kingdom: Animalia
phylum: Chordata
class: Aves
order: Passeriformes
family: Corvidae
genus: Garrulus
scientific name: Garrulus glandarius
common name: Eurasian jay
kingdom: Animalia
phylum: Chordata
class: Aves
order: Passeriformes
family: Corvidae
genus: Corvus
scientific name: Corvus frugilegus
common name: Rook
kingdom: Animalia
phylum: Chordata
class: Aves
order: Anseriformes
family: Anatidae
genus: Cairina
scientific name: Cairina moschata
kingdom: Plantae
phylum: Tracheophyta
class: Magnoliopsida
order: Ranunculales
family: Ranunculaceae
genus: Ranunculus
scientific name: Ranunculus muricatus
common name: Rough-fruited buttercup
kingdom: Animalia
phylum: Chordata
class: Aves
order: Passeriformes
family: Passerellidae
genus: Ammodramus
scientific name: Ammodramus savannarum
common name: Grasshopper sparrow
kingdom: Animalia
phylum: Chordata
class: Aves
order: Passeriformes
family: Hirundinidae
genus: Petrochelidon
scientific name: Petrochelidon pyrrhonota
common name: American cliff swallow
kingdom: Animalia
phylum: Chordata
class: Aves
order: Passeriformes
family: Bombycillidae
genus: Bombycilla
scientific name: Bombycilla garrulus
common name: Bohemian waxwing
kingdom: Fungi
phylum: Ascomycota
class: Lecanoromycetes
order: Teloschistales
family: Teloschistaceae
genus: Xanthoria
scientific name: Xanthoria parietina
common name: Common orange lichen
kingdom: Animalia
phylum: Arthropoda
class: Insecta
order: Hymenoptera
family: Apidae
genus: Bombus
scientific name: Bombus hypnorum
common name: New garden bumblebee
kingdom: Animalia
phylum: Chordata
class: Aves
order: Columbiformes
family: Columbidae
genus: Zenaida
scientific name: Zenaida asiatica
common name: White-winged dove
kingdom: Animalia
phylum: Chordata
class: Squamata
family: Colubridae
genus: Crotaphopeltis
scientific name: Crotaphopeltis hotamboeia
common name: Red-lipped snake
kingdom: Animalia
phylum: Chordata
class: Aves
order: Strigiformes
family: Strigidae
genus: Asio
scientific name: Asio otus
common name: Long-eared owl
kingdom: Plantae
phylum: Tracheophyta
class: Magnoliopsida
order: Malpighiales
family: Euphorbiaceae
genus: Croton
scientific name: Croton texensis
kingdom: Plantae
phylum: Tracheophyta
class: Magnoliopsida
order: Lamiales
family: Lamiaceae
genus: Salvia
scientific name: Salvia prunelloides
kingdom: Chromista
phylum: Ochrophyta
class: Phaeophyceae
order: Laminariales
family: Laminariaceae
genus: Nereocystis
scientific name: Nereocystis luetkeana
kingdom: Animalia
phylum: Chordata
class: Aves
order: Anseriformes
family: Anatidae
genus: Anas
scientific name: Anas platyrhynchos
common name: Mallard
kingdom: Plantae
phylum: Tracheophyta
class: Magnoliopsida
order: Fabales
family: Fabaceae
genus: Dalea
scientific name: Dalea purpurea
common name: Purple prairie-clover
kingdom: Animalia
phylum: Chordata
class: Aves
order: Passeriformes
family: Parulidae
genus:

----

**Directions**
Arrange the lines for all the items above as one numbered list, leaving out any blank lines.

**Exercise output**
1. kingdom: Animalia
2. phylum: Chordata
3. class: Aves
4. order: Passeriformes
5. family: Corvidae
6. genus: Garrulus
7. scientific name: Garrulus glandarius
8. common name: Eurasian jay
9. kingdom: Animalia
10. phylum: Chordata
11. class: Aves
12. order: Passeriformes
13. family: Corvidae
14. genus: Corvus
15. scientific name: Corvus frugilegus
16. common name: Rook
17. kingdom: Animalia
18. phylum: Chordata
19. class: Aves
20. order: Anseriformes
21. family: Anatidae
22. genus: Cairina
23. scientific name: Cairina moschata
24. kingdom: Plantae
25. phylum: Tracheophyta
26. class: Magnoliopsida
27. order: Ranunculales
28. family: Ranunculaceae
29. genus: Ranunculus
30. scientific name: Ranunculus muricatus
31. common name: Rough-fruited buttercup
32. kingdom: Animalia
33. phylum: Chordata
34. class: Aves
35. order: Passeriformes
36. family: Passerellidae
37. genus: Ammodramus
38. scientific name: Ammodramus savannarum
39. common name: Grasshopper sparrow
40. kingdom: Animalia
41. phylum: Chordata
42. class: Aves
43. order: Passeriformes
44. family: Hirundinidae
45. genus: Petrochelidon
46. scientific name: Petrochelidon pyrrhonota
47. common name: American cliff swallow
48. kingdom: Animalia
49. phylum: Chordata
50. class: Aves
51. order: Passeriformes
52. family: Bombycillidae
53. genus: Bombycilla
54. scientific name: Bombycilla garrulus
55. common name: Bohemian waxwing
56. kingdom: Fungi
57. phylum: Ascomycota
58. class: Lecanoromycetes
59. order: Teloschistales
60. family: Teloschistaceae
61. genus: Xanthoria
62. scientific name: Xanthoria parietina
63. common name: Common orange lichen
64. kingdom: Animalia
65. phylum: Arthropoda
66. class: Insecta
67. order: Hymenoptera
68. family: Apidae
69. genus: Bombus
70. scientific name: Bombus hypnorum
71. common name: New garden bumblebee
72. kingdom: Animalia
73. phylum: Chordata
74. class: Aves
75. order: Columbiformes
76. family: Columbidae
77. genus: Zenaida
78. scientific name: Zenaida asiatica
79. common name: White-winged dove
80. kingdom: Animalia
81. phylum: Chordata
82. class: Squamata
83. family: Colubridae
84. genus: Crotaphopeltis
85. scientific name: Crotaphopeltis hotamboeia
86. common name: Red-lipped snake
87. kingdom: Animalia
88. phylum: Chordata
89. class: Aves
90. order: Strigiformes
91. family: Strigidae
92. genus: Asio
93. scientific name: Asio otus
94. common name: Long-eared owl
95. kingdom: Plantae
96. phylum: Tracheophyta
97. class: Magnoliopsida
98. order: Malpighiales
99. family: Euphorbiaceae
100. genus: Croton
101. scientific name: Croton texensis
102. kingdom: Plantae
103. phylum: Tracheophyta
104. class: Magnoliopsida
105. order: Lamiales
106. family: Lamiaceae
107. genus: Salvia
108. scientific name: Salvia prunelloides
109. kingdom: Chromista
110. phylum: Ochrophyta
111. class: Phaeophyceae
112. order: Laminariales
113. family: Laminariaceae
114. genus: Nereocystis
115. scientific name: Nereocystis luetkeana
116. kingdom: Animalia
117. phylum: Chordata
118. class: Aves
119. order: Anseriformes
120. family: Anatidae
121. genus: Anas
122. scientific name: Anas platyrhynchos
123. common name: Mallard
124. kingdom: Plantae
125. phylum: Tracheophyta
126. class: Magnoliopsida
127. order: Fabales
128. family: Fabaceae
129. genus: Dalea
130. scientific name: Dalea purpurea
131. common name: Purple prairie-clover
132. kingdom: Animalia
133. phylum: Chordata
134. class: Aves
135. order: Passeriformes
136. family: Parulidae
137. genus:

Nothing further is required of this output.